2022 marks the 40th anniversary of the Falklands War which cost hundreds of British and Argentinian lives
and live on Freeview channel 276
The 90-minute documentary relies on interviews with those who fought - reporting was heavily censored during the conflict so there is little archival material available.
The documentary covers the 25-day land war including the battle of Goose Green, the attack on the British ship the Sir Galahad, and up to the Argentinian surrender.
But when was the Falklands War, what caused it, who won, and how many soldiers died?
This is everything you need to know about the conflict between the United Kingdom and Argentina.
What was the Falklands War?
The Falklands War was a conflict between Argentina and the UK over the sovereignty of two British territories - the Falkland Islands and the South Georgia and the South Sandwich Islands.
The UK seized the islands in 1833 and has rejected Argentina’s claims of ownership of them ever since.
When plans to transfer the Falkland Islands to Argentina broke in 1968, islanders lobbied against the move, upsetting the scheme.
On 2 April 1982, Argentina, now led by a military junta headed by Lieut. Gen. Leopoldo Galtieri, launched an invasion of the Falkland Islands.
They met resistance from British forces and the Falklands war began - although no declaration of war was made by either side.
How long did the Falklands War last?
The war was to last 10 weeks - within the first month roughly 10,000 Argentine troops were stationed on the Falklands.
British Prime Minister Margaret Thatcher responded by sending a naval taskforce of two aircraft carriers, and two cruise ships to be used as troop carriers to the war zone.
In the course of the conflict hundreds of soldiers died on both sides and many military vehicles were destroyed.
The British famously torpedoed and sank the Argentine cruiser ARA General Belgrano on 2 May.
The Argentines also lost one submarine, 25 helicopters and 35 fighter planes, and two bombers, whilst UK forces lost two destroyers, 24 helicopters, and ten fighter planes.
How many people died in the Falklands War?
The British forces suffered 255 losses, 775 were wounded, and 115 were captured.
Since the Falklands War the only conflict in which British troops have suffered greater losses is Afghanistan.
Argentina suffered 649 military losses as well as 1,657 wounded and 11,313 captured.
Three Falkland Island civilians were killed by friendly fire when British forces shelled the islands.
What was the aftermath of the Falklands War?
Following Argentina’s surrender, Britain regained control of the Falkland Islands and South Georgia and the South Sandwich Islands.
Galtieri was removed from power within days of the surrender and eventually arrested as a democratic government was restored in Argentina.
Although sentenced to 12 years in prison for mishandling the war, he was eventually pardoned by President Carlos Menem.
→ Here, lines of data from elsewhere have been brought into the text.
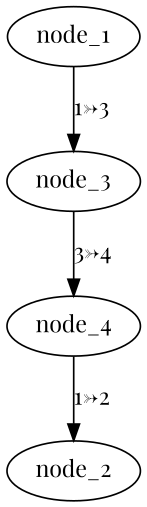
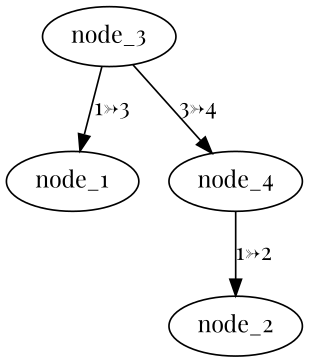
  digraph {
    fontname="Playfair Display"
    node [fontname="Playfair Display"]
    edge [fontname="Playfair Display"]
    n1 [label=node_1]
    n2 [label=node_3]
    n3 [label=node_2]
    n4 [label=node_4]
-   n1 -> n2 [label="1->3"]
+   n2 -> n1 [label="1->3"]
    n2 -> n4 [label="3->4"]
    n4 -> n3 [label="1->2"]
  }
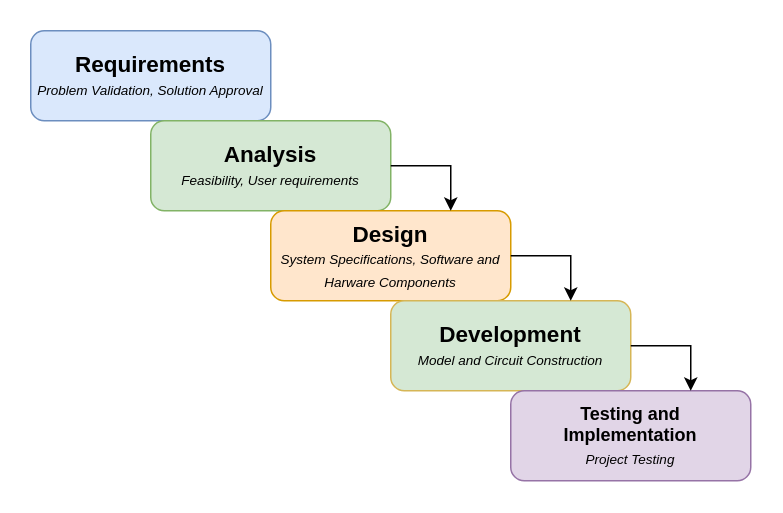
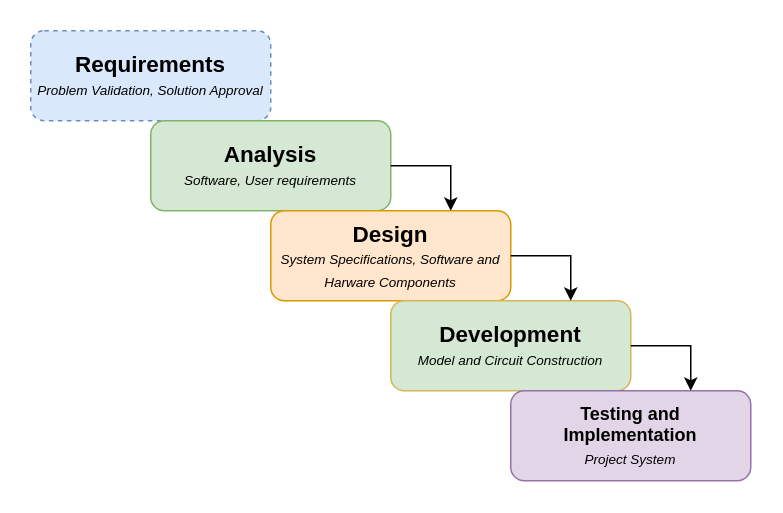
  <mxCell id="0" />
  <mxCell id="1" parent="0" />
- <mxCell id="2" value="&lt;b&gt;&lt;font style=&quot;font-size: 15px;&quot;&gt;Requirements&lt;/font&gt;&lt;br&gt;&lt;/b&gt;&lt;i style=&quot;&quot;&gt;&lt;font style=&quot;font-size: 9px;&quot;&gt;Problem Validation, Solution Approval&lt;/font&gt;&lt;/i&gt;" style="rounded=1;whiteSpace=wrap;html=1;fillColor=#dae8fc;strokeColor=#6c8ebf;" parent="1" vertex="1"><mxGeometry x="20" y="20" width="160" height="60" as="geometry" /></mxCell>
- <mxCell id="3" value="&lt;font style=&quot;font-size: 15px;&quot;&gt;&lt;b&gt;Analysis&lt;/b&gt;&lt;/font&gt;&lt;br&gt;&lt;i style=&quot;&quot;&gt;&lt;font style=&quot;font-size: 9px;&quot;&gt;Feasibility, User requirements&lt;/font&gt;&lt;/i&gt;" style="rounded=1;whiteSpace=wrap;html=1;fillColor=#d5e8d4;strokeColor=#82b366;" parent="1" vertex="1"><mxGeometry x="100" y="80" width="160" height="60" as="geometry" /></mxCell>
+ <mxCell id="2" value="&lt;b&gt;&lt;font style=&quot;font-size: 15px;&quot;&gt;Requirements&lt;/font&gt;&lt;br&gt;&lt;/b&gt;&lt;i style=&quot;&quot;&gt;&lt;font style=&quot;font-size: 9px;&quot;&gt;Problem Validation, Solution Approval&lt;/font&gt;&lt;/i&gt;" style="rounded=1;whiteSpace=wrap;html=1;fillColor=#dae8fc;strokeColor=#6c8ebf;dashed=1;" parent="1" vertex="1"><mxGeometry x="20" y="20" width="160" height="60" as="geometry" /></mxCell>
+ <mxCell id="3" value="&lt;font style=&quot;font-size: 15px;&quot;&gt;&lt;b&gt;Analysis&lt;/b&gt;&lt;/font&gt;&lt;br&gt;&lt;i style=&quot;&quot;&gt;&lt;font style=&quot;font-size: 9px;&quot;&gt;Software, User requirements&lt;/font&gt;&lt;/i&gt;" style="rounded=1;whiteSpace=wrap;html=1;fillColor=#d5e8d4;strokeColor=#82b366;" parent="1" vertex="1"><mxGeometry x="100" y="80" width="160" height="60" as="geometry" /></mxCell>
  <mxCell id="4" value="&lt;font style=&quot;font-size: 15px;&quot;&gt;&lt;b&gt;Design&lt;/b&gt;&lt;/font&gt;&lt;br&gt;&lt;i style=&quot;&quot;&gt;&lt;font style=&quot;font-size: 9px;&quot;&gt;System Specifications, Software and Harware Components&lt;/font&gt;&lt;/i&gt;" style="rounded=1;whiteSpace=wrap;html=1;fillColor=#ffe6cc;strokeColor=#d79b00;" parent="1" vertex="1"><mxGeometry x="180" y="140" width="160" height="60" as="geometry" /></mxCell>
  <mxCell id="5" value="&lt;b&gt;&lt;font style=&quot;font-size: 15px;&quot;&gt;Development&lt;/font&gt;&lt;/b&gt;&lt;br&gt;&lt;i style=&quot;&quot;&gt;&lt;font style=&quot;font-size: 9px;&quot;&gt;Model and Circuit Construction&lt;/font&gt;&lt;/i&gt;" style="rounded=1;whiteSpace=wrap;html=1;fillColor=#d5e8d4;strokeColor=#d6b656;" parent="1" vertex="1"><mxGeometry x="260" y="200" width="160" height="60" as="geometry" /></mxCell>
- <mxCell id="6" value="&lt;b&gt;Testing and Implementation&lt;/b&gt;&lt;br&gt;&lt;i style=&quot;&quot;&gt;&lt;font style=&quot;font-size: 9px;&quot;&gt;Project Testing&lt;/font&gt;&lt;/i&gt;" style="rounded=1;whiteSpace=wrap;html=1;fillColor=#e1d5e7;strokeColor=#9673a6;" parent="1" vertex="1"><mxGeometry x="340" y="260" width="160" height="60" as="geometry" /></mxCell>
+ <mxCell id="6" value="&lt;b&gt;Testing and Implementation&lt;/b&gt;&lt;br&gt;&lt;i style=&quot;&quot;&gt;&lt;font style=&quot;font-size: 9px;&quot;&gt;Project System&lt;/font&gt;&lt;/i&gt;" style="rounded=1;whiteSpace=wrap;html=1;fillColor=#e1d5e7;strokeColor=#9673a6;" parent="1" vertex="1"><mxGeometry x="340" y="260" width="160" height="60" as="geometry" /></mxCell>
  <mxCell id="7" value="" style="endArrow=classic;html=1;rounded=0;fontSize=9;exitX=1;exitY=0.5;exitDx=0;exitDy=0;entryX=0.75;entryY=0;entryDx=0;entryDy=0;" parent="1" edge="1"><mxGeometry width="50" height="50" relative="1" as="geometry"><mxPoint x="260" y="110" as="sourcePoint" /><mxPoint x="300" y="140" as="targetPoint" /><Array as="points"><mxPoint x="300" y="110" /></Array></mxGeometry></mxCell>
  <mxCell id="8" value="" style="endArrow=classic;html=1;rounded=0;fontSize=9;exitX=1;exitY=0.5;exitDx=0;exitDy=0;entryX=0.75;entryY=0;entryDx=0;entryDy=0;" parent="1" edge="1"><mxGeometry width="50" height="50" relative="1" as="geometry"><mxPoint x="340" y="170" as="sourcePoint" /><mxPoint x="380" y="200" as="targetPoint" /><Array as="points"><mxPoint x="380" y="170" /></Array></mxGeometry></mxCell>
  <mxCell id="9" value="" style="endArrow=classic;html=1;rounded=0;fontSize=9;exitX=1;exitY=0.5;exitDx=0;exitDy=0;entryX=0.75;entryY=0;entryDx=0;entryDy=0;" parent="1" edge="1"><mxGeometry width="50" height="50" relative="1" as="geometry"><mxPoint x="420" y="230" as="sourcePoint" /><mxPoint x="460" y="260" as="targetPoint" /><Array as="points"><mxPoint x="460" y="230" /></Array></mxGeometry></mxCell>
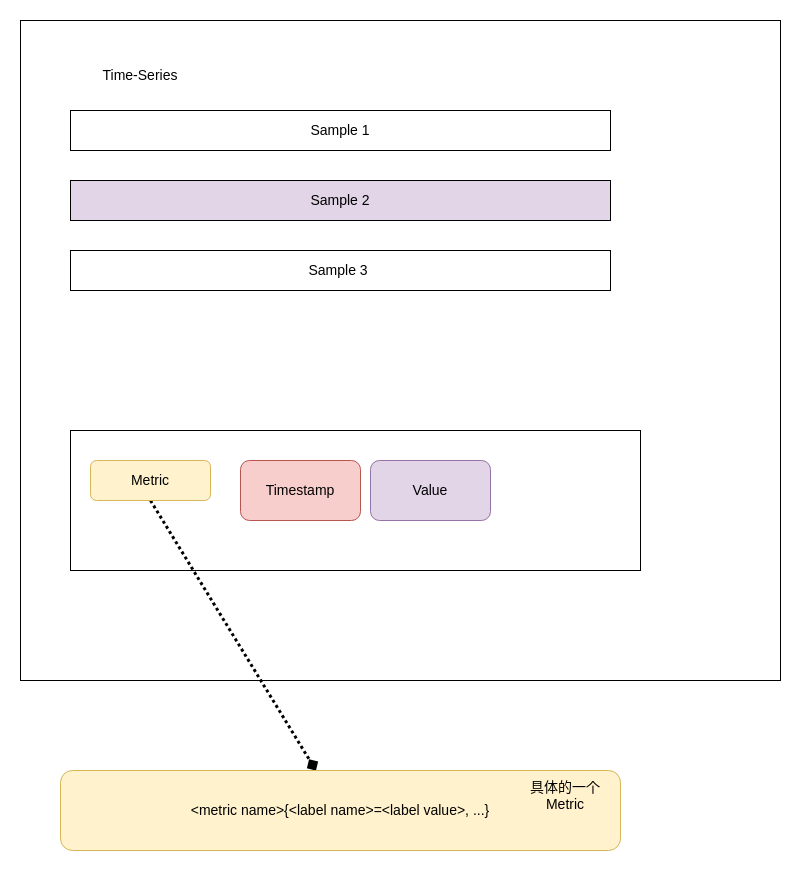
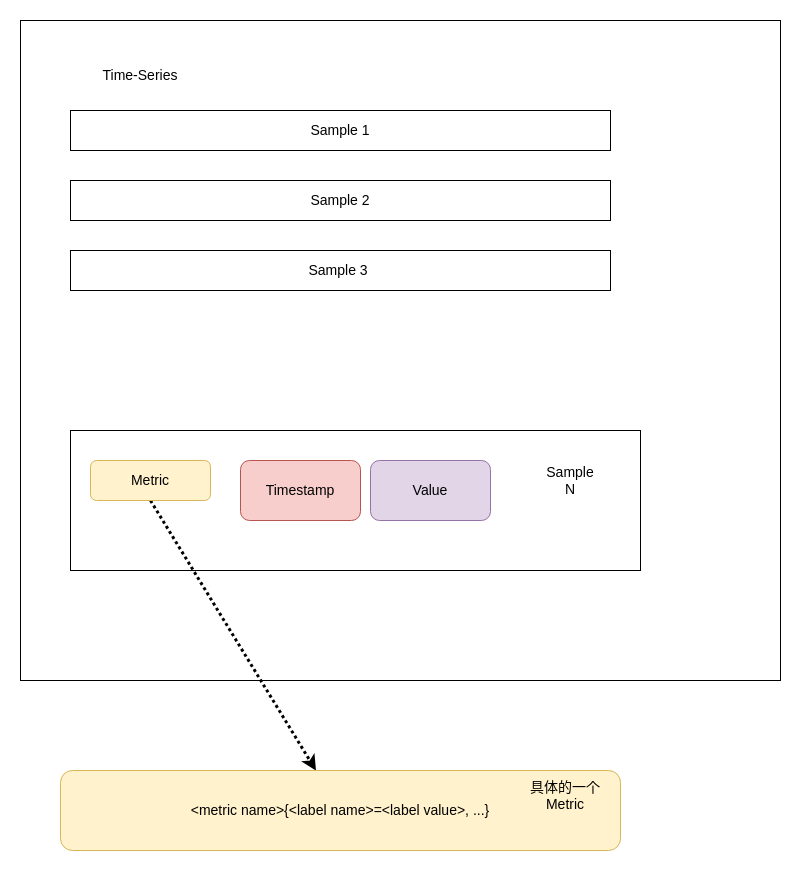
  <mxCell id="0" />
  <mxCell id="1" parent="0" />
  <mxCell id="2" value="" style="rounded=0;whiteSpace=wrap;html=1;fontSize=14;" vertex="1" parent="1"><mxGeometry x="20" y="20" width="760" height="660" as="geometry" /></mxCell>
  <mxCell id="3" value="Time-Series" style="text;html=1;strokeColor=none;fillColor=none;align=center;verticalAlign=middle;whiteSpace=wrap;rounded=0;fontSize=14;" vertex="1" parent="1"><mxGeometry x="50" y="60" width="180" height="30" as="geometry" /></mxCell>
  <mxCell id="4" value="Sample 1" style="rounded=0;whiteSpace=wrap;html=1;fontSize=14;" vertex="1" parent="1"><mxGeometry x="70" y="110" width="540" height="40" as="geometry" /></mxCell>
- <mxCell id="5" value="Sample 2" style="rounded=0;whiteSpace=wrap;html=1;fontSize=14;fillColor=#e1d5e7;" vertex="1" parent="1"><mxGeometry x="70" y="180" width="540" height="40" as="geometry" /></mxCell>
+ <mxCell id="5" value="Sample 2" style="rounded=0;whiteSpace=wrap;html=1;fontSize=14;" vertex="1" parent="1"><mxGeometry x="70" y="180" width="540" height="40" as="geometry" /></mxCell>
  <mxCell id="6" value="Sample 3&amp;nbsp;" style="rounded=0;whiteSpace=wrap;html=1;fontSize=14;" vertex="1" parent="1"><mxGeometry x="70" y="250" width="540" height="40" as="geometry" /></mxCell>
  <mxCell id="7" value="" style="rounded=0;whiteSpace=wrap;html=1;fontSize=14;" vertex="1" parent="1"><mxGeometry x="70" y="430" width="570" height="140" as="geometry" /></mxCell>
- <mxCell id="8" style="rounded=0;orthogonalLoop=1;jettySize=auto;html=1;exitX=0.5;exitY=1;exitDx=0;exitDy=0;strokeWidth=3;dashed=1;dashPattern=1 1;fontSize=14;endArrow=diamond;" edge="1" parent="1" source="9" target="13"><mxGeometry relative="1" as="geometry" /></mxCell>
+ <mxCell id="8" style="rounded=0;orthogonalLoop=1;jettySize=auto;html=1;exitX=0.5;exitY=1;exitDx=0;exitDy=0;strokeWidth=3;dashed=1;dashPattern=1 1;fontSize=14;" edge="1" parent="1" source="9" target="13"><mxGeometry relative="1" as="geometry" /></mxCell>
  <mxCell id="9" value="Metric" style="rounded=1;whiteSpace=wrap;html=1;fillColor=#fff2cc;strokeColor=#d6b656;fontSize=14;" vertex="1" parent="1"><mxGeometry x="90" y="460" width="120" height="40" as="geometry" /></mxCell>
  <mxCell id="10" value="Timestamp" style="rounded=1;whiteSpace=wrap;html=1;fillColor=#f8cecc;strokeColor=#b85450;fontSize=14;" vertex="1" parent="1"><mxGeometry x="240" y="460" width="120" height="60" as="geometry" /></mxCell>
  <mxCell id="11" value="Value" style="rounded=1;whiteSpace=wrap;html=1;fillColor=#e1d5e7;strokeColor=#9673a6;fontSize=14;" vertex="1" parent="1"><mxGeometry x="370" y="460" width="120" height="60" as="geometry" /></mxCell>
+ <mxCell id="12" value="Sample N" style="text;html=1;strokeColor=none;fillColor=none;align=center;verticalAlign=middle;whiteSpace=wrap;rounded=0;fontSize=14;" vertex="1" parent="1"><mxGeometry x="540" y="465" width="60" height="30" as="geometry" /></mxCell>
  <mxCell id="13" value="&amp;lt;metric name&amp;gt;{&amp;lt;label name&amp;gt;=&amp;lt;label value&amp;gt;, ...}" style="rounded=1;whiteSpace=wrap;html=1;fontSize=14;fillColor=#fff2cc;strokeColor=#d6b656;" vertex="1" parent="1"><mxGeometry x="60" y="770" width="560" height="80" as="geometry" /></mxCell>
  <mxCell id="14" value="具体的一个Metric" style="text;html=1;strokeColor=none;fillColor=none;align=center;verticalAlign=middle;whiteSpace=wrap;rounded=0;fontSize=14;" vertex="1" parent="1"><mxGeometry x="510" y="780" width="110" height="30" as="geometry" /></mxCell>
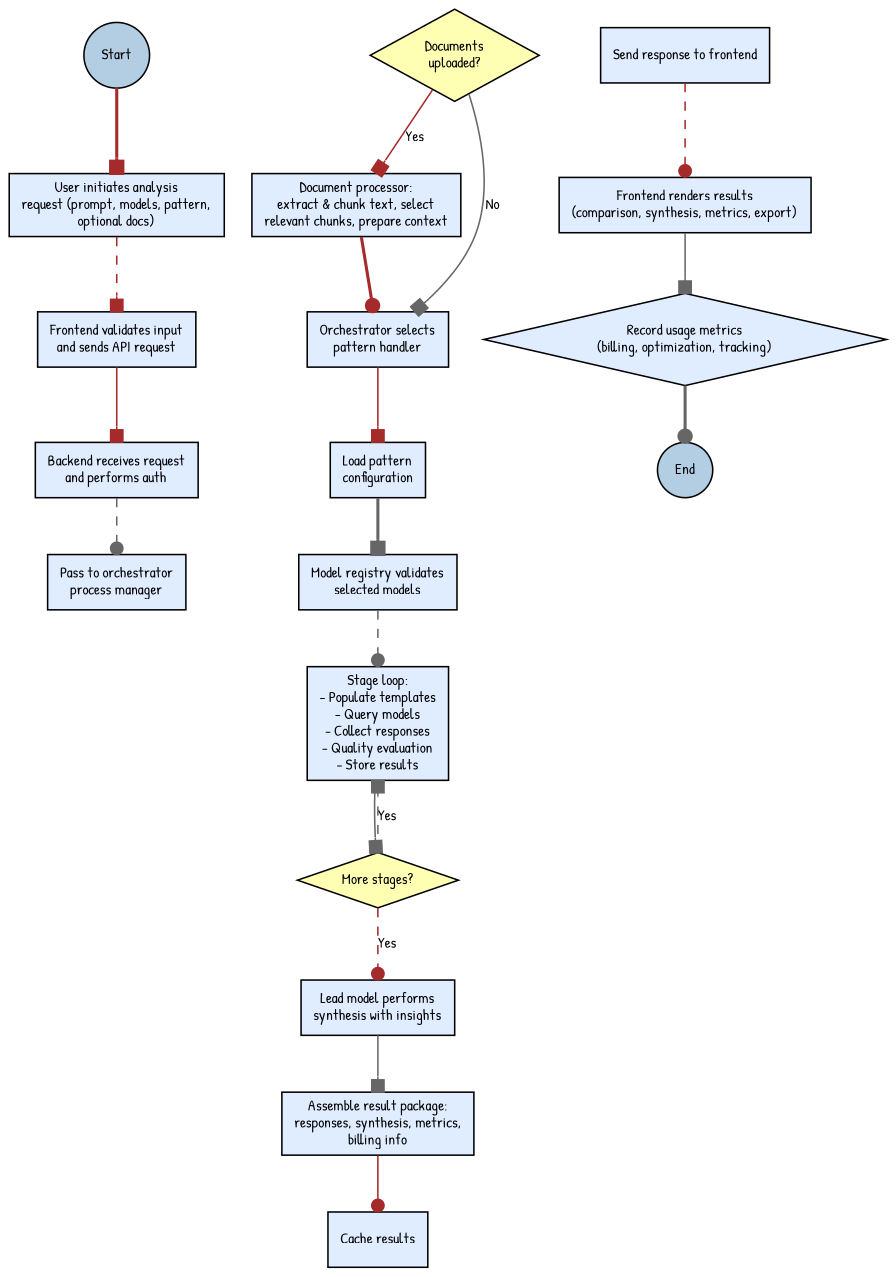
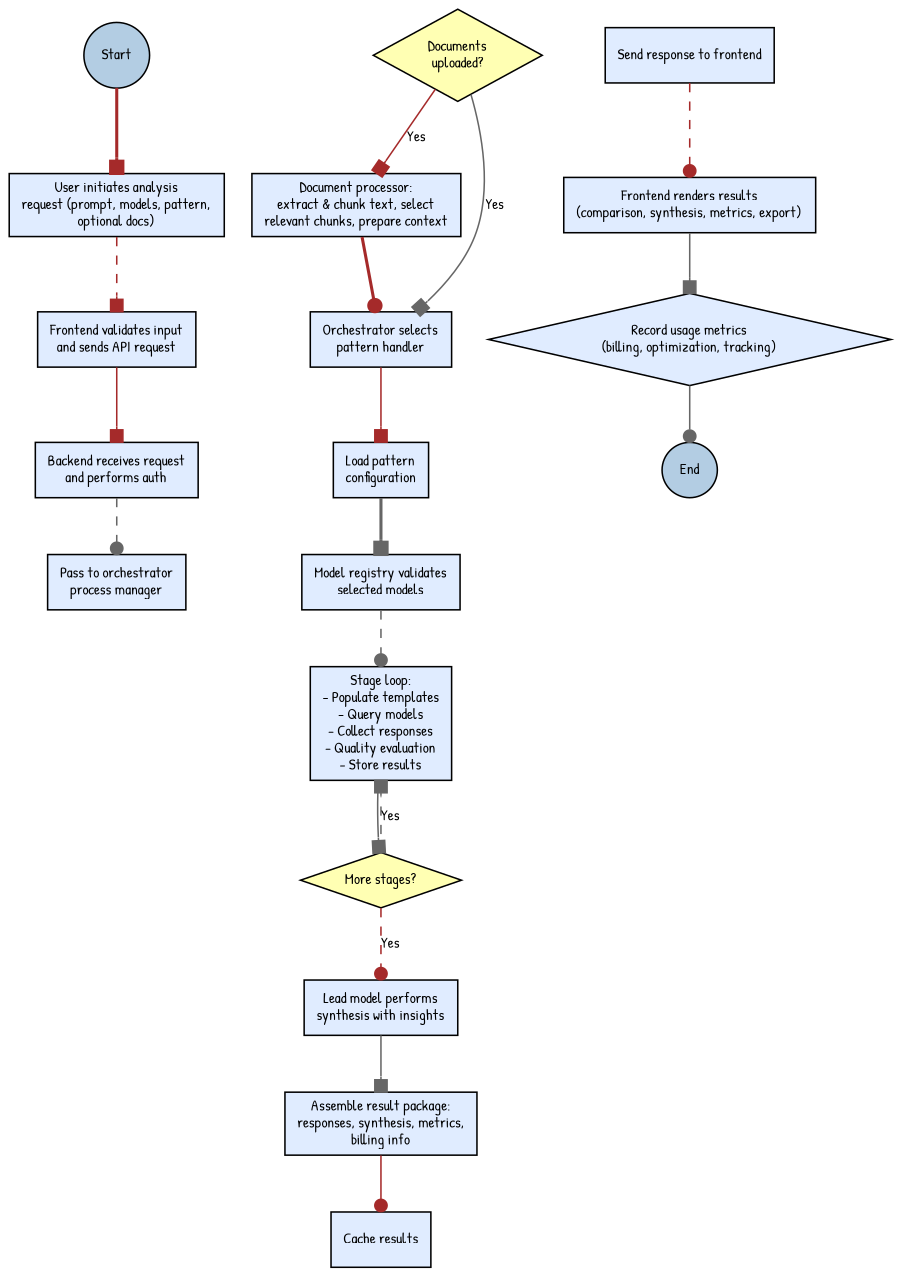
  digraph {
    fontname="Patrick Hand"
    rankdir=TB
    node [fillcolor="#E0ECFF" fontname="Patrick Hand" fontsize=10 shape=rectangle style=filled]
    edge [arrowhead=box color=brown fontname="Patrick Hand" fontsize=10 style=solid]
    n1 [fillcolor="#B3CDE3" label=Start shape=circle]
    n2 [label="User initiates analysis\nrequest (prompt, models, pattern,\noptional docs)"]
    n3 [label="Frontend validates input\nand sends API request"]
    n4 [label="Backend receives request\nand performs auth"]
    n5 [label="Pass to orchestrator\nprocess manager"]
    n6 [fillcolor="#FFFFB3" label="Documents\nuploaded?" shape=diamond]
    n7 [label="Document processor:\nextract & chunk text, select\nrelevant chunks, prepare context"]
    n8 [label="Orchestrator selects\npattern handler"]
    n9 [label="Load pattern\nconfiguration"]
    n10 [label="Model registry validates\nselected models"]
    n11 [label="Stage loop:\n- Populate templates\n- Query models\n- Collect responses\n- Quality evaluation\n- Store results"]
    n12 [fillcolor="#FFFFB3" label="More stages?" shape=diamond]
    n13 [label="Lead model performs\nsynthesis with insights"]
    n14 [label="Assemble result package:\nresponses, synthesis, metrics,\nbilling info"]
    n15 [label="Cache results"]
    n16 [label="Send response to frontend"]
    n17 [label="Frontend renders results\n(comparison, synthesis, metrics, export)"]
    n18 [label="Record usage metrics\n(billing, optimization, tracking)" shape=diamond]
    n19 [fillcolor="#B3CDE3" label=End shape=circle]
    n1 -> n2 [style=bold]
    n2 -> n3 [style=dashed]
    n3 -> n4
    n4 -> n5 [arrowhead=dot color=gray40 style=dashed]
    n6 -> n7 [label=Yes]
-   n6 -> n8 [color=gray40 label=No]
+   n6 -> n8 [color=gray40 label=Yes]
    n7 -> n8 [arrowhead=dot style=bold]
    n8 -> n9
    n9 -> n10 [color=gray40 style=bold]
    n10 -> n11 [arrowhead=dot color=gray40 style=dashed]
    n11 -> n12 [color=gray40]
    n12 -> n11 [color=gray40 label=Yes style=dashed]
    n12 -> n13 [arrowhead=dot label=Yes style=dashed]
    n13 -> n14 [color=gray40]
    n14 -> n15 [arrowhead=dot]
    n16 -> n17 [arrowhead=dot style=dashed]
    n17 -> n18 [color=gray40]
-   n18 -> n19 [arrowhead=dot color=gray40 style=bold]
+   n18 -> n19 [arrowhead=dot color=gray40]
  }
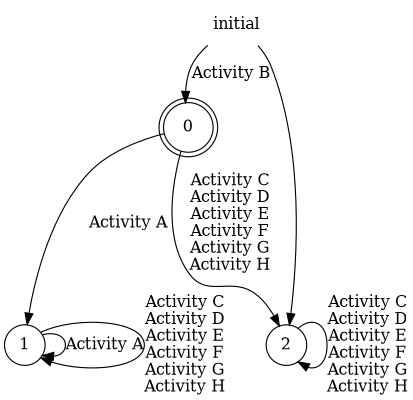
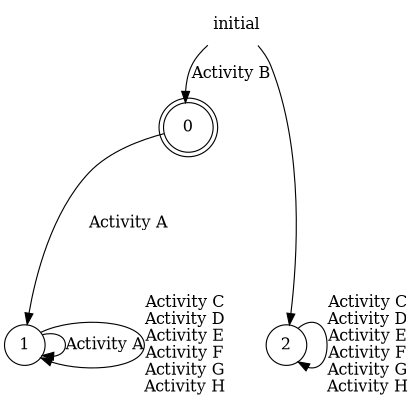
  digraph {
    rankdir=TB
    node [shape=circle]
    0 [shape=doublecircle]
    1
    2
    initial [shape=plaintext]
    0 -> 1 [label="Activity A"]
-   0 -> 2 [label="Activity C\nActivity D\nActivity E\nActivity F\nActivity G\nActivity H"]
    1 -> 1 [label="Activity A"]
    1 -> 1 [label="Activity C\nActivity D\nActivity E\nActivity F\nActivity G\nActivity H"]
    2 -> 2 [label="Activity C\nActivity D\nActivity E\nActivity F\nActivity G\nActivity H"]
    initial -> 0 [label="Activity B"]
    initial -> 2
  }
The British success helped to restore Thatcher’s waning reputation and in the UK general election held in June 1983 the Conservatives secured a decisive election victory.
Relations between the two nations were not restored until 1989, although Argentina still claims the Falkland Islands as their own.
In a 2013 referendum, Falkland Islanders voted overwhelmingly to remain an overseas territory of the UK, with only three votes against.
When is Our Falklands War: A Frontline Story on TV?
The one-off documentary, Our Falklands War, aired on BBC Two at 9pm on 12 June.
It is available to watch now on BBC iPlayer.